Major Federal Loan Overhaul Takes Effect July 1, 2026, Capping Lifetime Borrowing
A new federal law imposes strict lifetime and annual loan limits and eliminates Graduate PLUS loans, reshaping financing for graduate and professional programs at elite institutions.
July 6, 2026 · 2 min read
Significant federal student loan reforms, part of the 'One Big Beautiful Bill Act,' officially took effect on July 1, 2026, introducing strict new borrowing caps and eliminating a key loan program for graduate students. These changes will directly impact financing strategies for graduate and professional programs at elite universities, where costs often exceed the new federal limits.
New Lifetime and Annual Caps The most consequential change is a new aggregate lifetime borrowing limit of $257,500 for all federal student loans, as detailed by Washington State University's financial aid office. This cap applies to the total of a student's undergraduate and graduate federal borrowing. Furthermore, annual borrowing for graduate and professional students is now capped at $20,500 per year, with a separate lifetime sub-limit of $100,000 for graduate study, according to The College of New Jersey's financial aid update. These figures represent a significant reduction from previous, much higher limits and will force many students at high-cost institutions to seek alternative funding sources much sooner.

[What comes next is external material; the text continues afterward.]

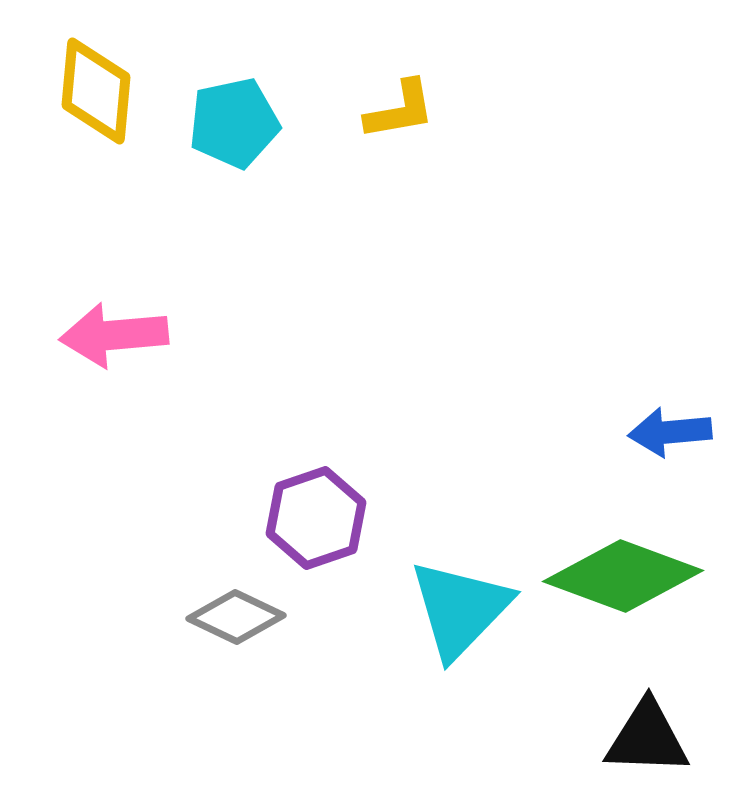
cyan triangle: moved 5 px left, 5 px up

Elimination of Graduate PLUS Loans A pivotal shift for professional programs is the elimination of the federal Graduate PLUS loan program for new borrowers, as confirmed by the University of Iowa's financial aid office. Previously, Graduate PLUS loans allowed students to borrow up to the full cost of attendance, minus other aid, with no annual or aggregate maximum. This program was a critical financing tool for expensive degrees in medicine, law, and business. Its removal, coupled with the new caps, creates a substantial federal funding gap for students attending elite, high-tuition graduate schools.
While these changes apply to all federal loan borrowers, they are particularly consequential for families navigating the high-stakes financing of selective graduate and professional programs. Students targeting these elite pathways must now plan for a heavier reliance on institutional aid, private loans, or personal resources to cover costs that exceed the new federal limits.
This analysis may include estimates and projections compiled from public and primary sources. Figures can change — verify deadlines and policies with each school before acting on them.